Ben Rountree, 40
Ben Rountree, 40
Mission Hills, California
At-home dad for seven years
Wife: Maria, 39, legislative analyst for the city of Los Angeles
Daughter: Arianna, 7
To hear Ben Rountree tell it, that first year as Arianna's at-home parent was like taking a speed-reading course in a foreign language. Rountree, who in his former working life was an independent music producer and songwriter, immersed himself in What to Expect the First Year, treating the book like an instruction manual, and never missed an installment of Dr. Brazelton's show on the Learning Channel. He made frequent long-distance phone calls to both his mother and his mother-in-law with questions about things his baby daughter was -- or wasn't -- doing. And then there was Katie -- his wife's sister, who lived nearby and who had given birth to her first child the day before Maria did.
"Katie took an extra three months' leave, and we talked every day," Rountree recalls. "We were our own mutual support group." Still, he could be easily thrown by topics that neither the book, Brazelton, the grandmothers, nor Katie had discussed. For instance, "I didn't take Arianna out for months because none of my so-called experts happened to mention it," Rountree exclaims. "That's how literal and scared I was. I was sure she'd wriggle out of her carrier, fall, and crack her head."
Though he might not have known what he was getting into, he did volunteer for the job. "Maria had gotten her graduate degree in urban planning a few years before Arianna was born," he says. "If she had taken time off to stay home, it would have felt like she was bailing on her career." And once Arianna arrived, handing her off to a daycare provider was no longer an option for Rountree, who fully expected to be able to do his music on the side. ("Little did I realize I'd barely have time to breathe!")

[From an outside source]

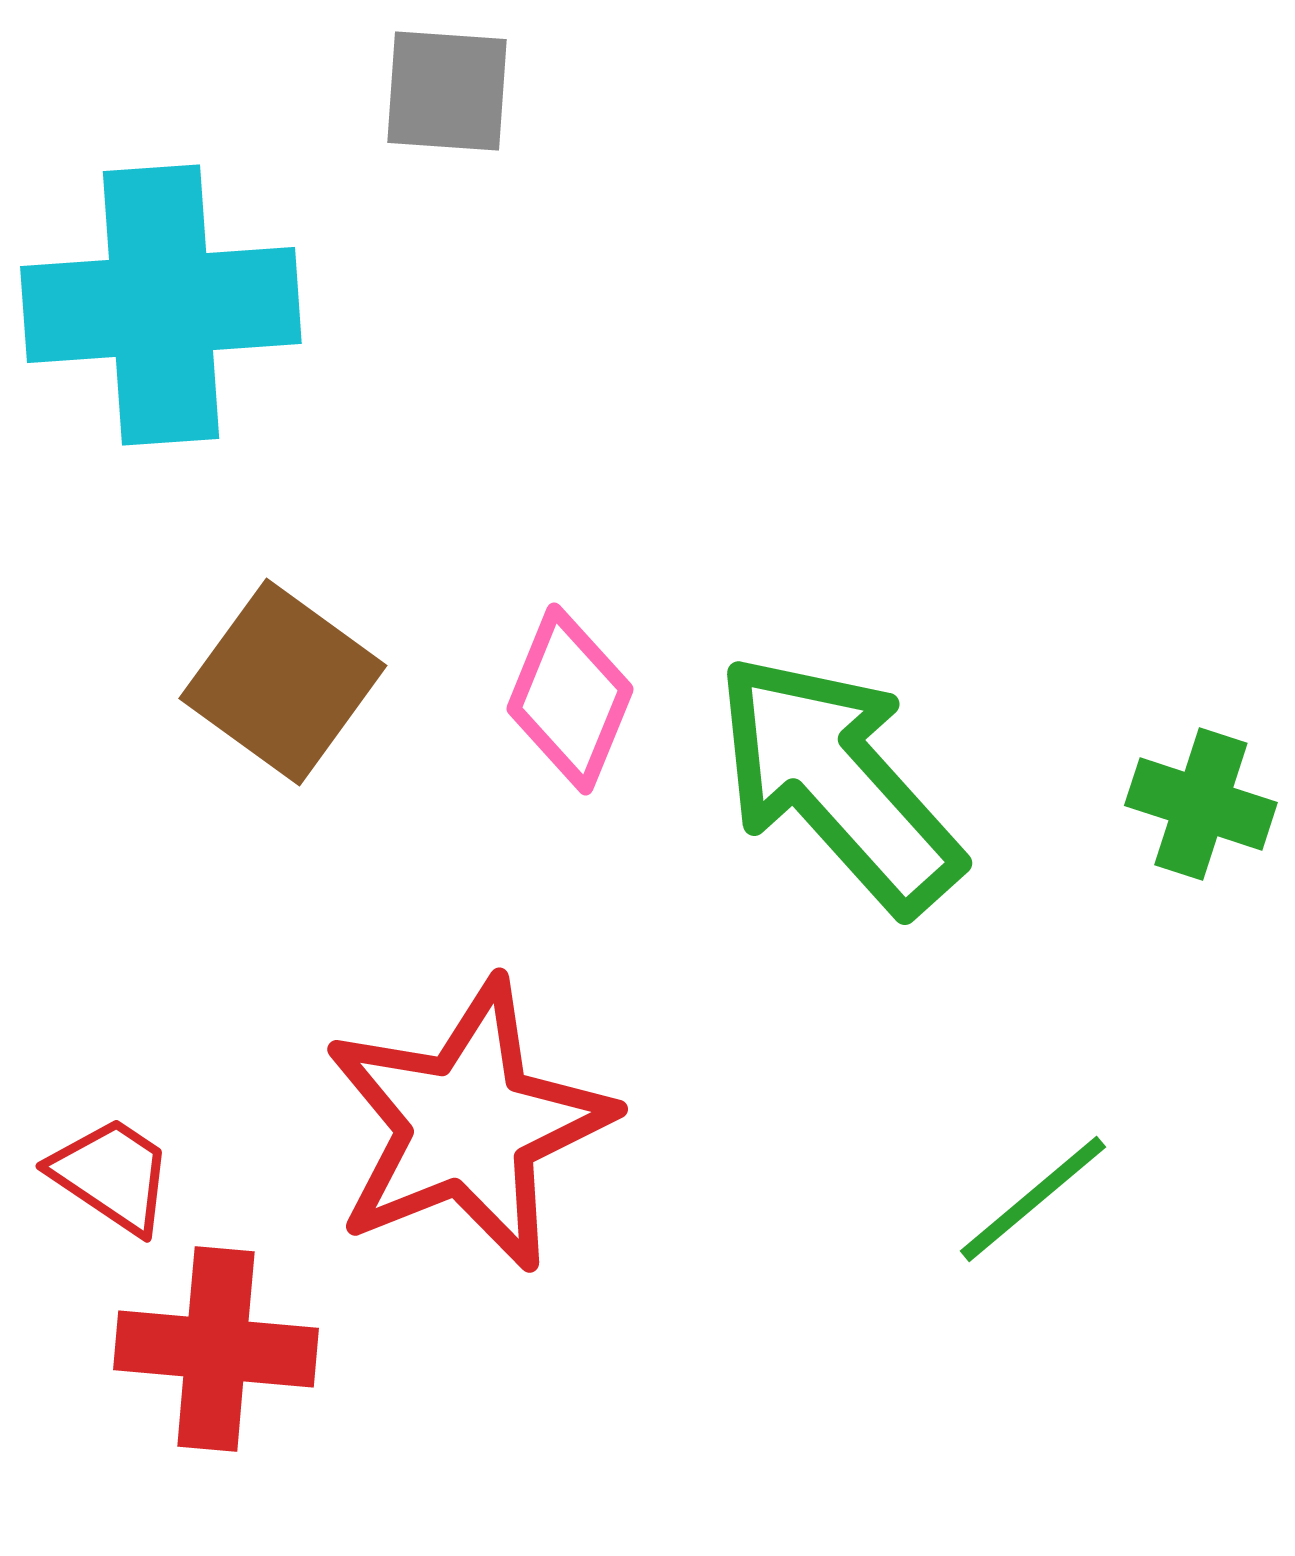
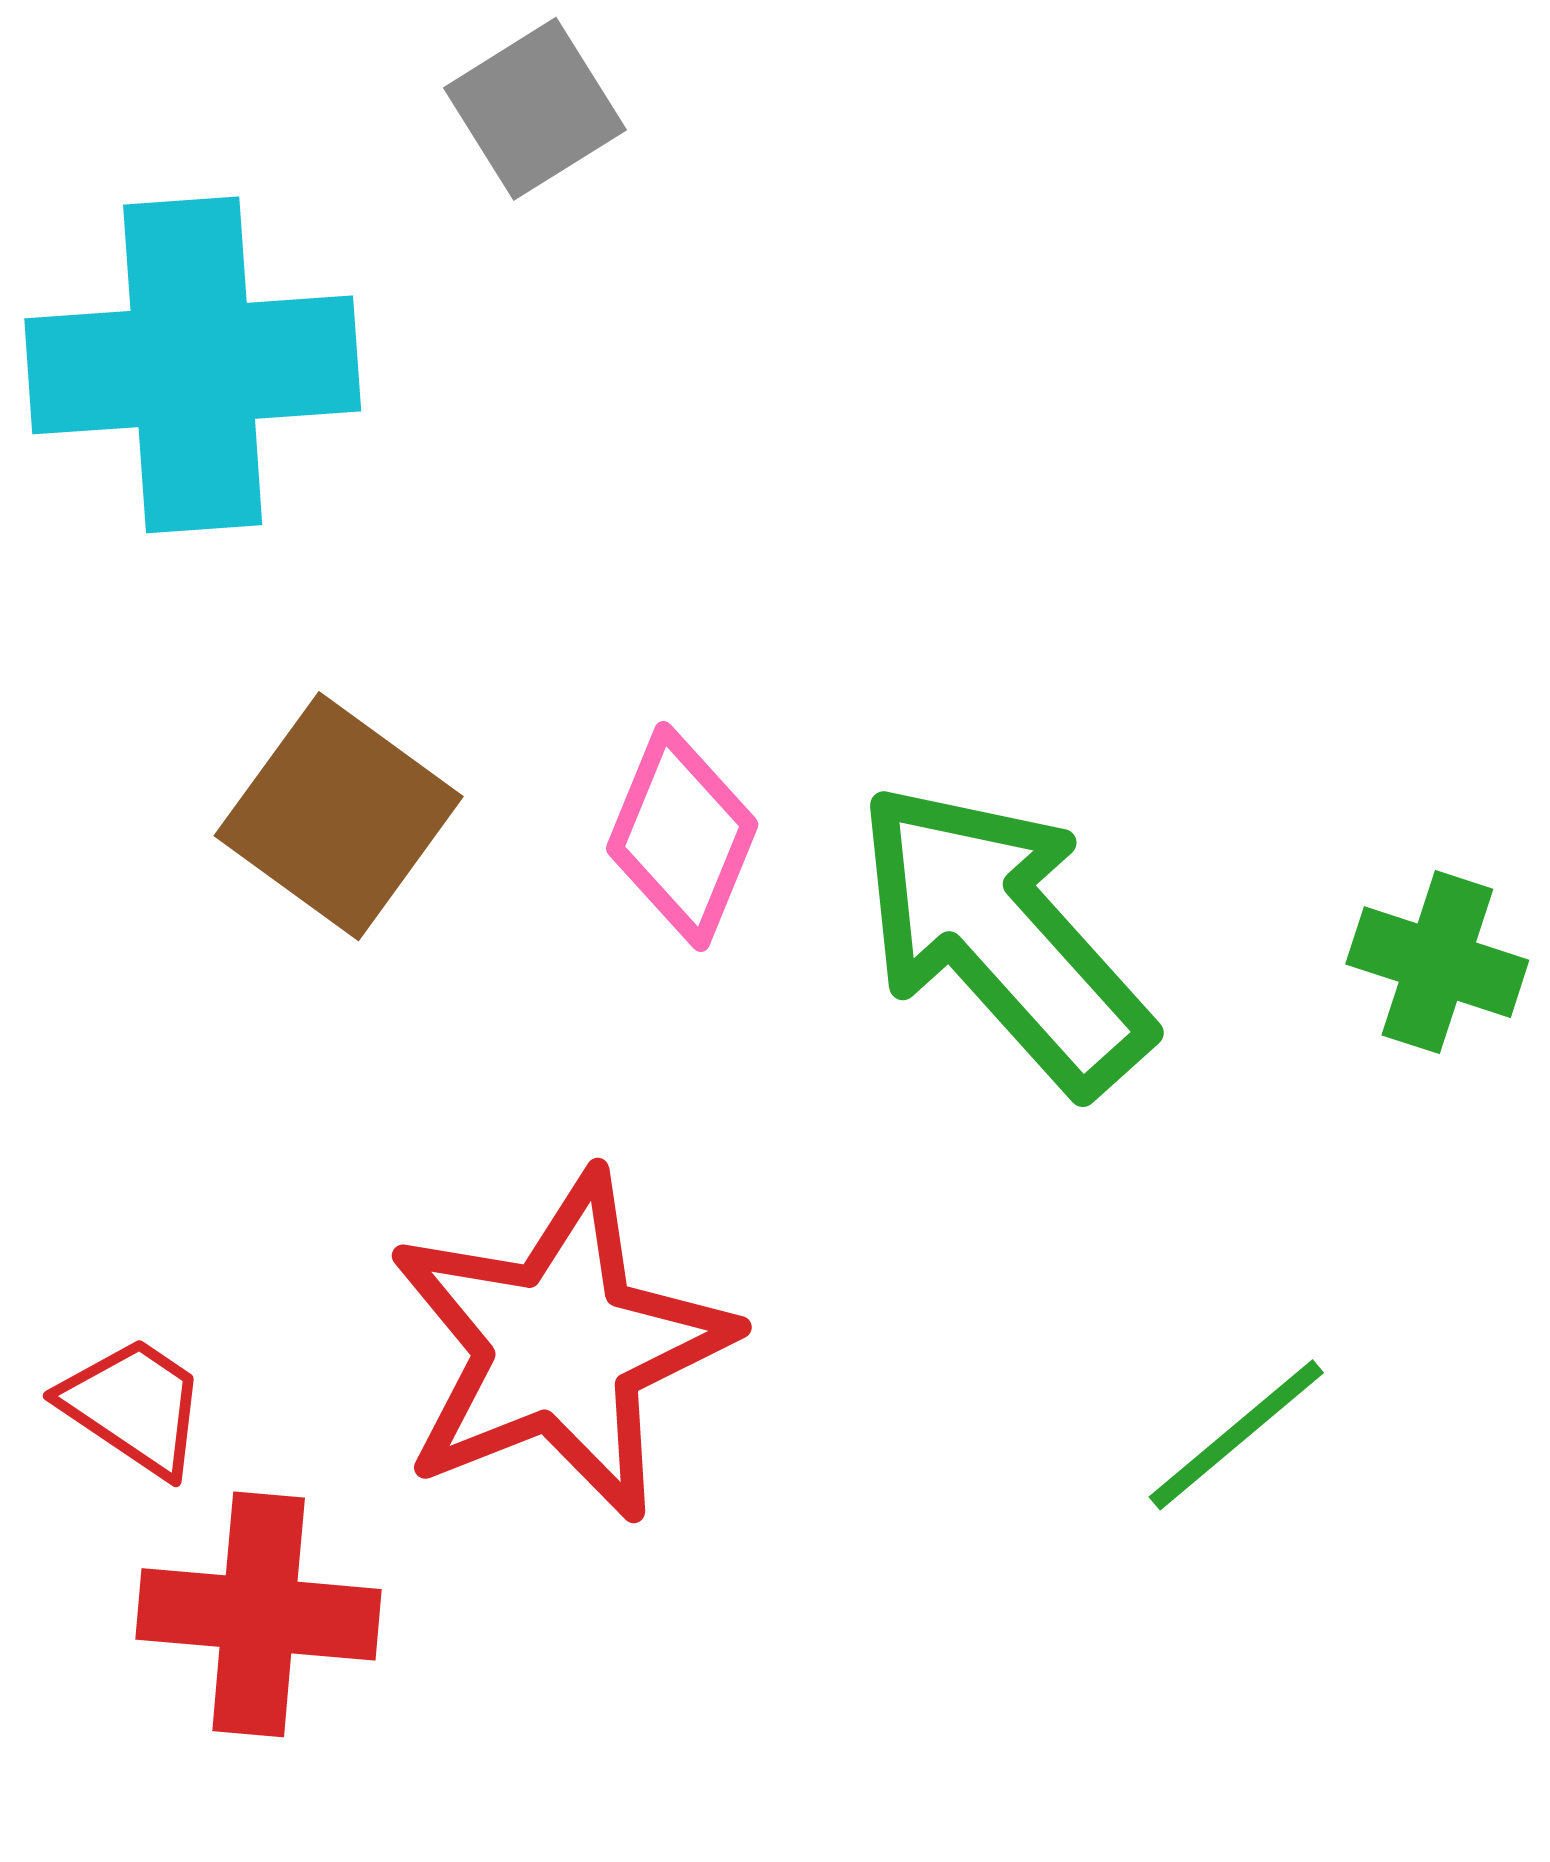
gray square: (447, 91) -> (535, 109), turned -36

Rocky start aside, for years now Rountree has flourished in his role -- both at home, where he is chief cook and bottle washer (but not launderer, since Maria doesn't appreciate his creativity with bleach), and in the community, where he is PTA president for the second year in a row. "I spend almost as much time at school as Arianna does," says Rountree, and it's no wonder. This year alone he started three extracurricular art classes as well as computer, chess, and journalism clubs. He also organizes all the PTA fundraisers and runs the after-school snack shop (another brainchild of his that helps pay for new software for the school).
Before his PTA "gig," he organized weekly playdates for his stay-at-home-dads group. "I definitely miss the camaraderie with the guys," he says, guessing that he's the only full-time dad at Arianna's school. "People still don't quite know what to make of me." Such anomaly status is why, several years ago, the group had T-shirts made that read, "I'm not a babysitter, I'm a father."
"That slogan is as much about pride as about letting people know -- in a subtle way -- that it's insulting to assume that only mothers can be nurturing," Rountree says. With Arianna in school now, he occasionally contemplates rejoining the gainfully employed: "It's confusing. Financially, we've made sacrifices for a long time, but I don't want to suddenly create a latchkey kid. Besides," he adds without missing a beat, "I could have a long and illustrious career ahead of me in the PTA."